El legislador por el Frente Cívico de Córdoba detalló que uno de sus mayores momentos de tensión con la administración de Javier Milei estuvo vinculado justamente al conflicto del Garrahan y a la Ley de Discapacidad. De hecho, reconoció que su postura pública le generó fuertes costos personales y políticos en ese momento.
Juez defendió la decisión oficial sobre el Garrahan
Durante la entrevista televisiva, Juez afirmó: “Mi mayor momento de tensión con el Gobierno nacional fue con el tema del Garrahan y con la discapacidad”. Y agregó que por esa posición sufrió junto a su familia situaciones de “hostigamiento” por haber acompañado en el recinto la votación de ese proyecto.
El senador explicó que el planteo que él defendía estaba centrado en proteger al cuerpo médico y a los equipos de salud, no a estructuras sindicales internas. En ese sentido sostuvo: “Cuando levantamos la voz, hablábamos de los médicos, de los que atienden a nuestros hijos, de los que te dicen ‘tranquilo’ cuando estás desesperado”.

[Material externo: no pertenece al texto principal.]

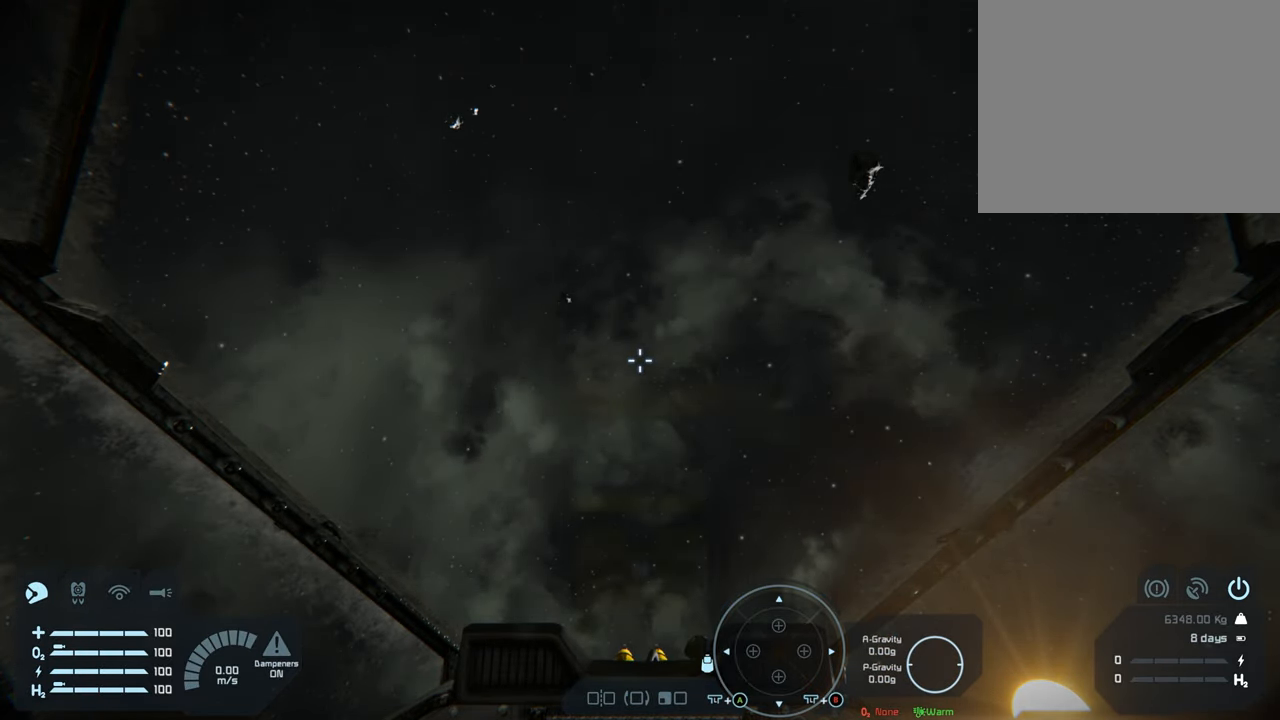
{"buttons": [], "left_stick": "center", "right_stick": "center", "events": []}
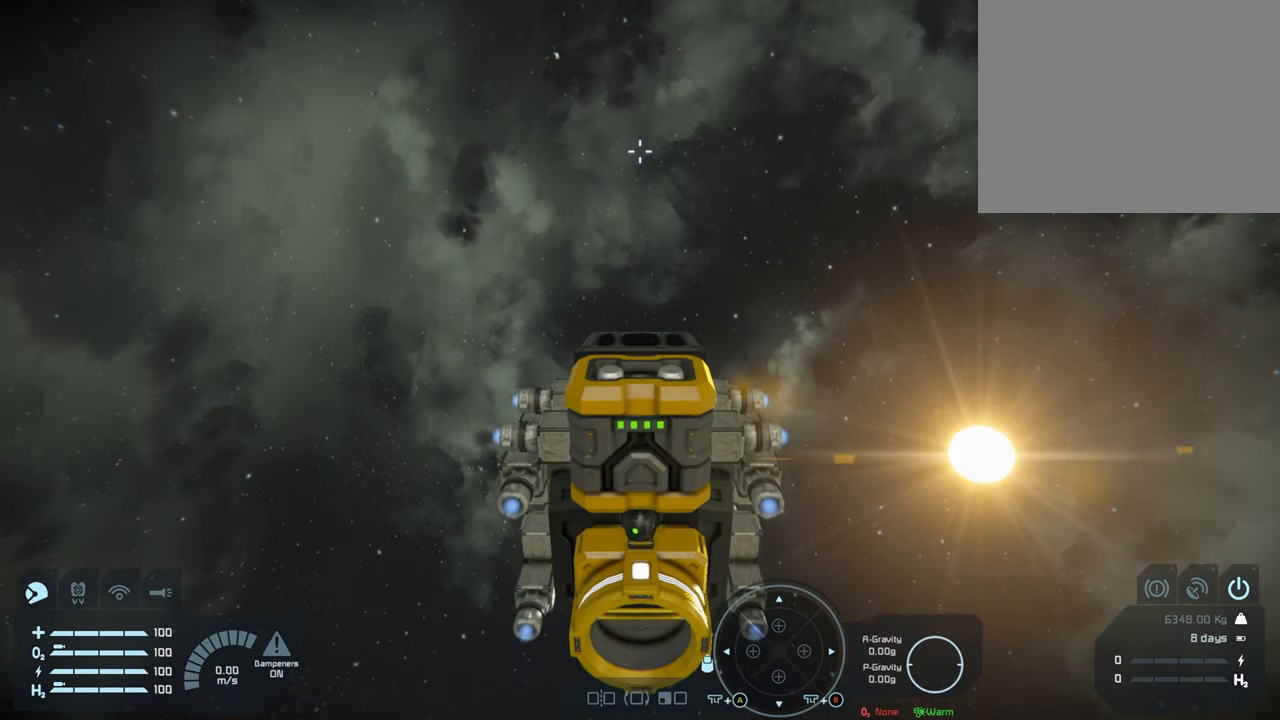
{"buttons": [], "left_stick": "center", "right_stick": "center", "events": []}
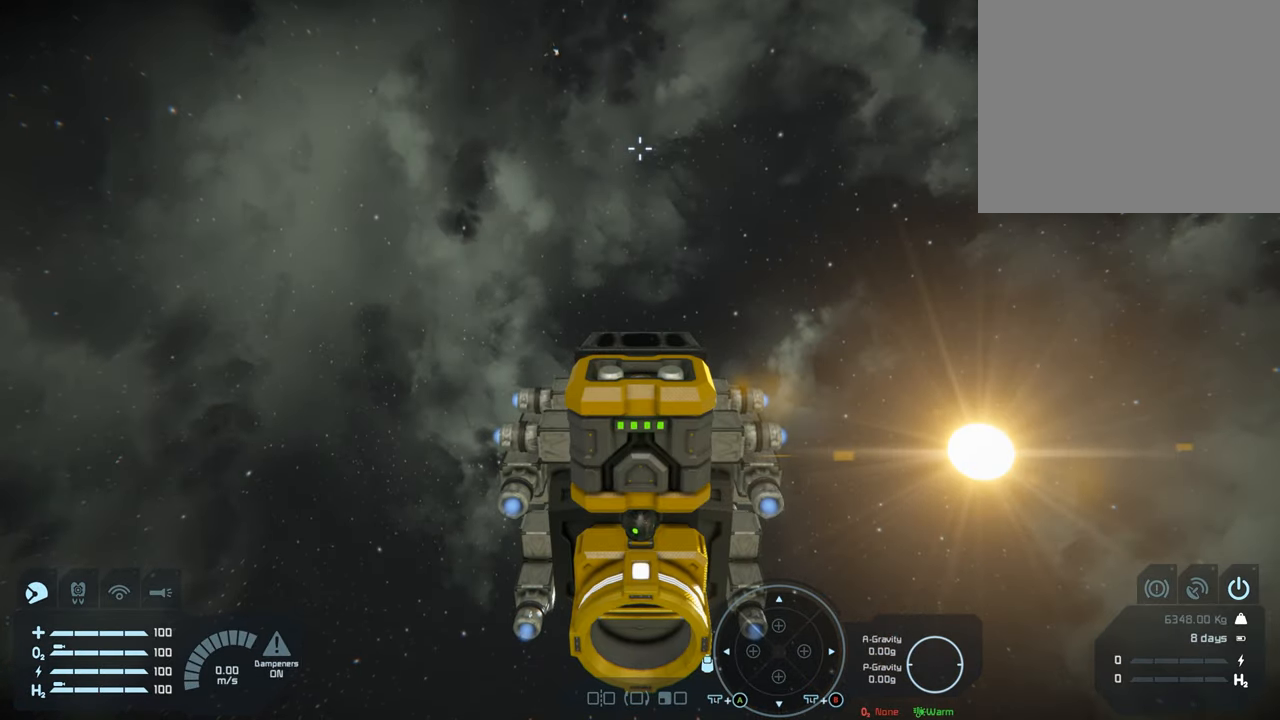
{"buttons": [], "left_stick": "right", "right_stick": "left", "events": [[167, "right_stick", "down-left"], [217, "left_stick", "right"], [317, "right_stick", "left"]]}
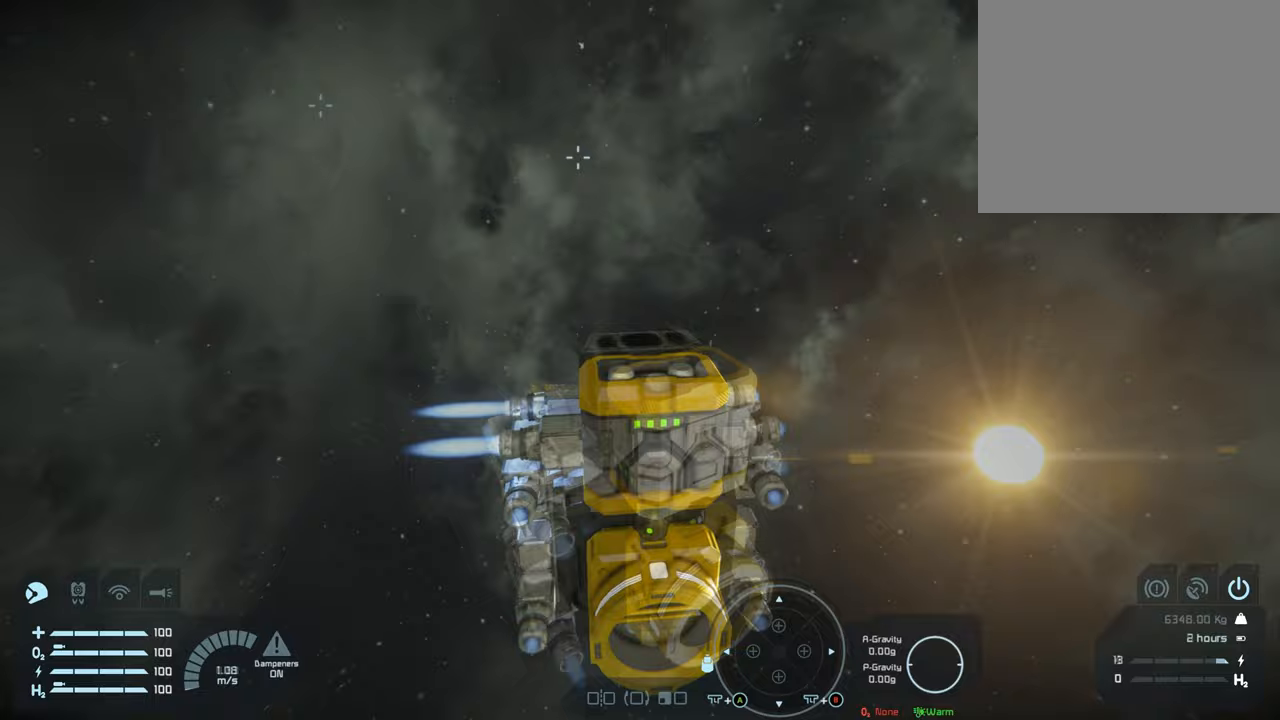
{"buttons": [], "left_stick": "center", "right_stick": "left", "events": [[100, "right_stick", "center"], [183, "left_stick", "center"], [383, "right_stick", "left"]]}
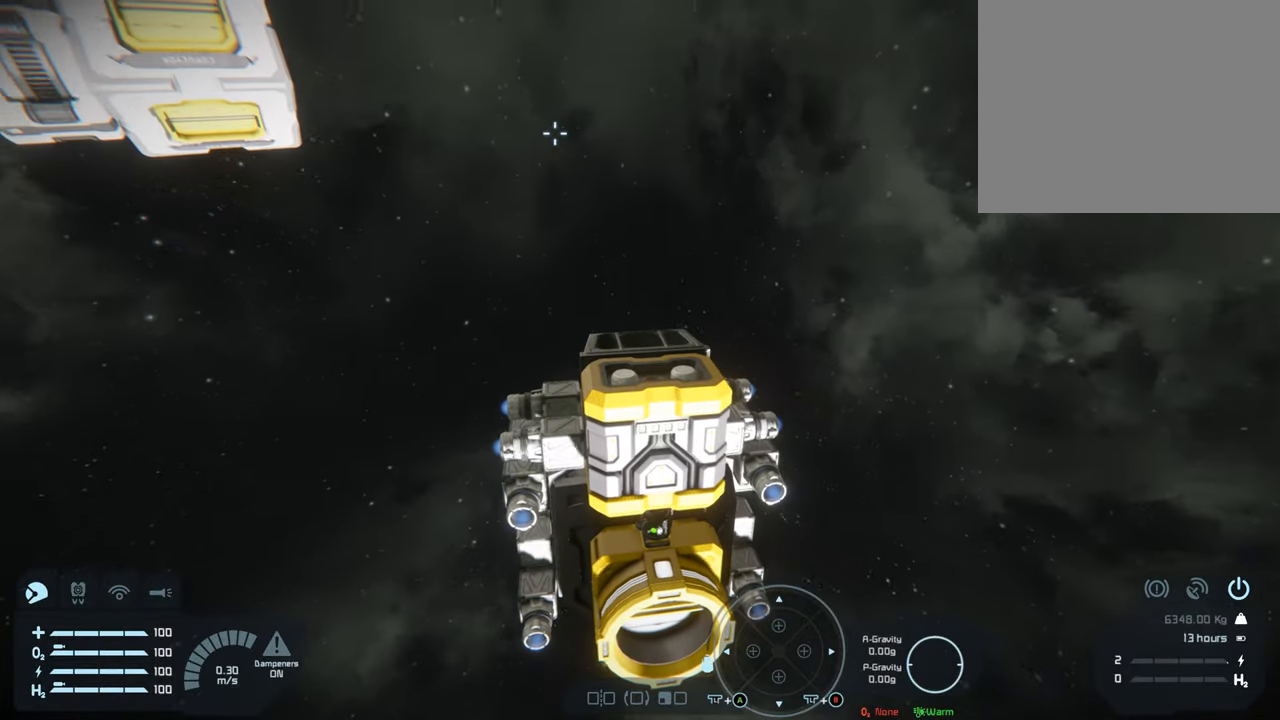
{"buttons": [], "left_stick": "center", "right_stick": "up-left", "events": [[133, "right_stick", "up-left"], [267, "right_stick", "up"], [383, "right_stick", "up-left"]]}
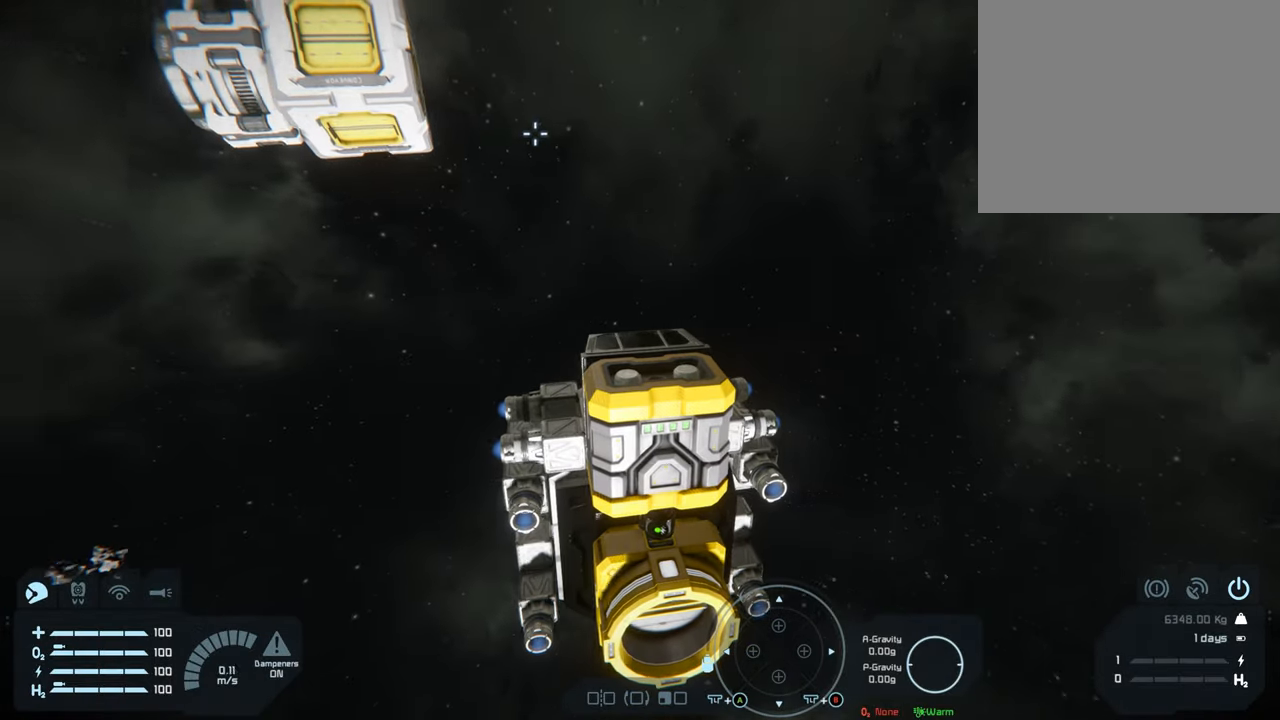
{"buttons": [], "left_stick": "center", "right_stick": "up", "events": [[117, "right_stick", "up"]]}
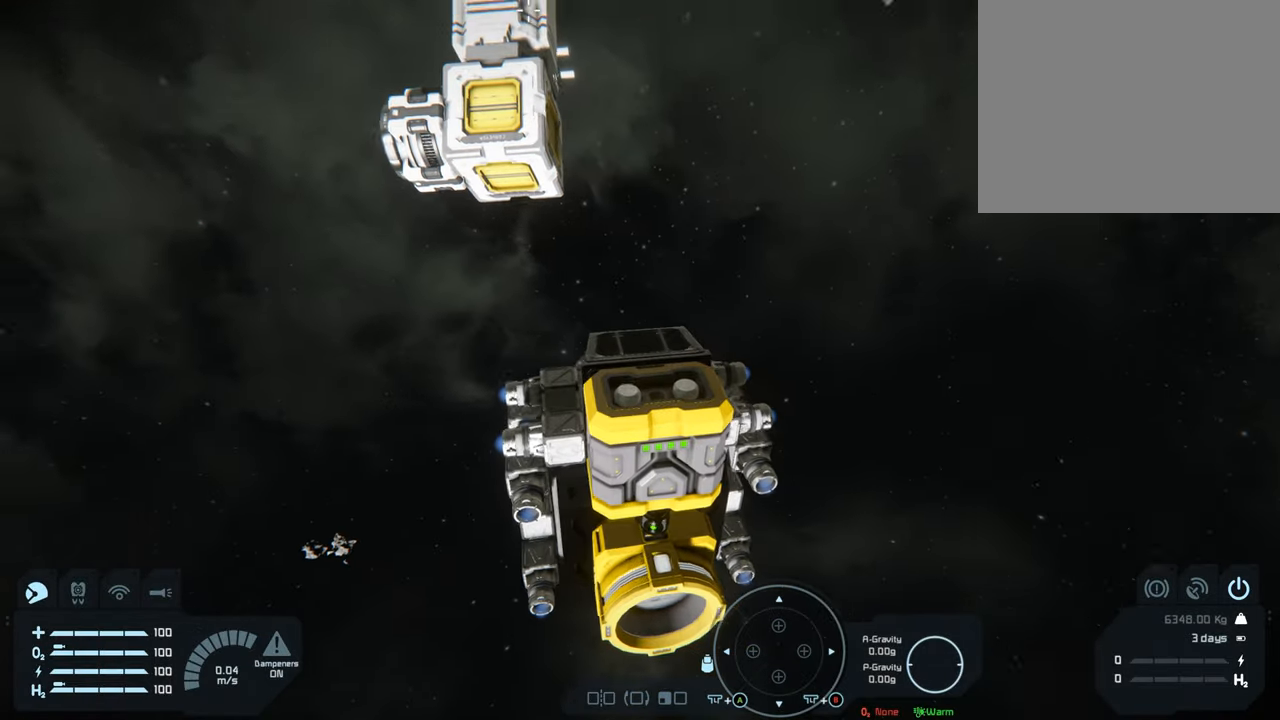
{"buttons": [], "left_stick": "center", "right_stick": "center", "events": [[50, "right_stick", "center"], [283, "right_stick", "up"], [467, "right_stick", "center"]]}
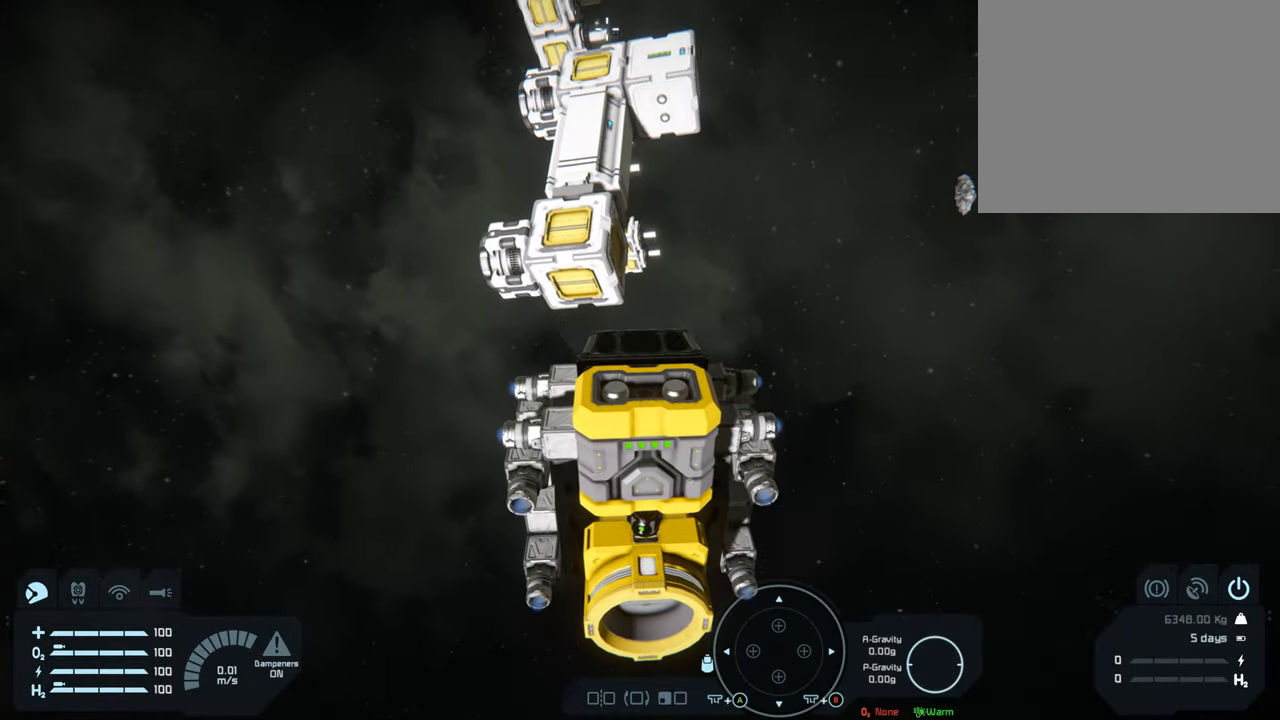
{"buttons": [], "left_stick": "up-right", "right_stick": "center", "events": [[300, "right_stick", "up"], [433, "left_stick", "up"], [433, "right_stick", "center"], [483, "left_stick", "up-right"]]}
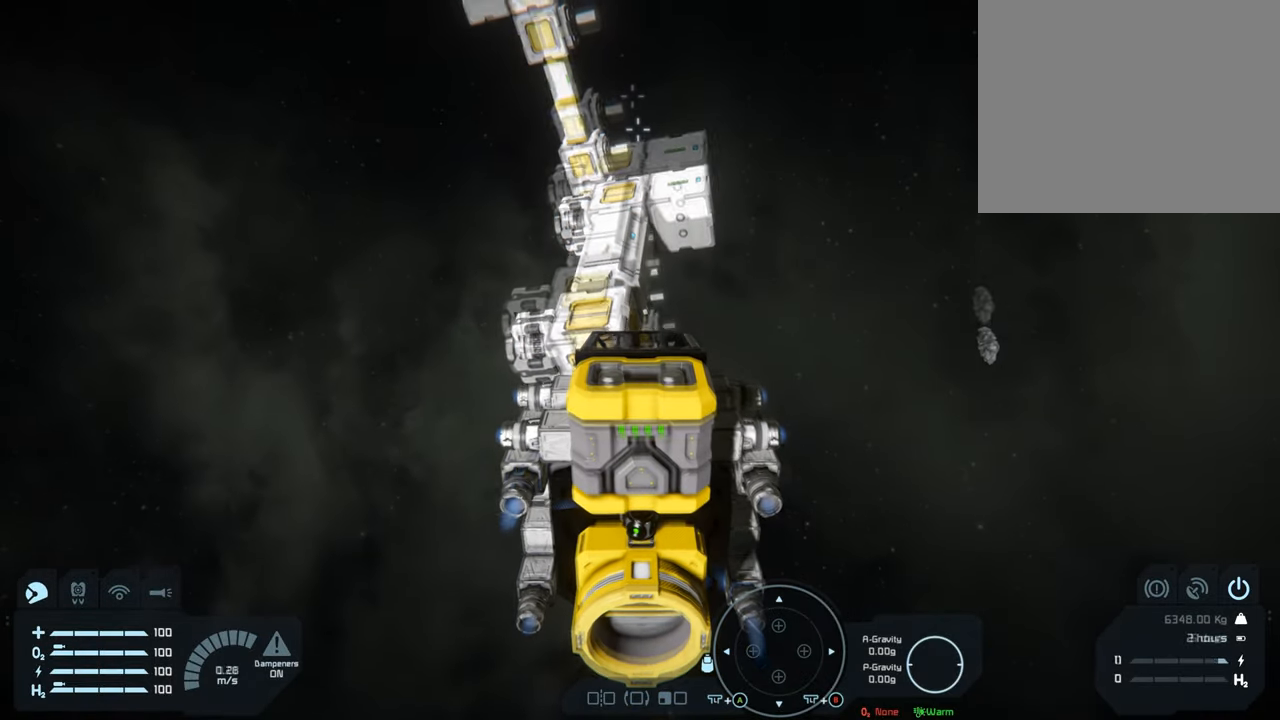
{"buttons": [], "left_stick": "up-right", "right_stick": "center", "events": []}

Luego, Juez marcó una división tajante y lanzó la frase más dura de su análisis. “No a los barrabravas, no a los patoteros, no a los pícaros que se montan en el dolor de una familia para buscar derechos que no les corresponden”, despotricó, al referirse a los sectores gremiales sancionados.
La diferencia que marcó entre el equipo médico y los gremialistas
En otro tramo de la entrevista, Juez insistió: “No se confundan, no es esa patoteada la que estábamos defendiendo esa noche en el Senado”, remarcó. Amplió su argumento de la siguiente manera: “El equipo médico es el que se rompe el c*lo, el que te da una voz de aliento cuando el mundo se te viene encima y no encontrás una solución en ningún lado”.
En contraste, cuestionó a quienes -según sus palabras- “toman una dependencia, aprietan al director y creen que con la prepotencia y el debate ideológico van a imponer posiciones”. El respaldo de Juez, ferviente defensor de la discapacidad ya que su hija padece una discapacidad, llega luego de que el gobierno de Milei impulsara sumarios y despidos en el Garrahan por presunto uso político de la institución.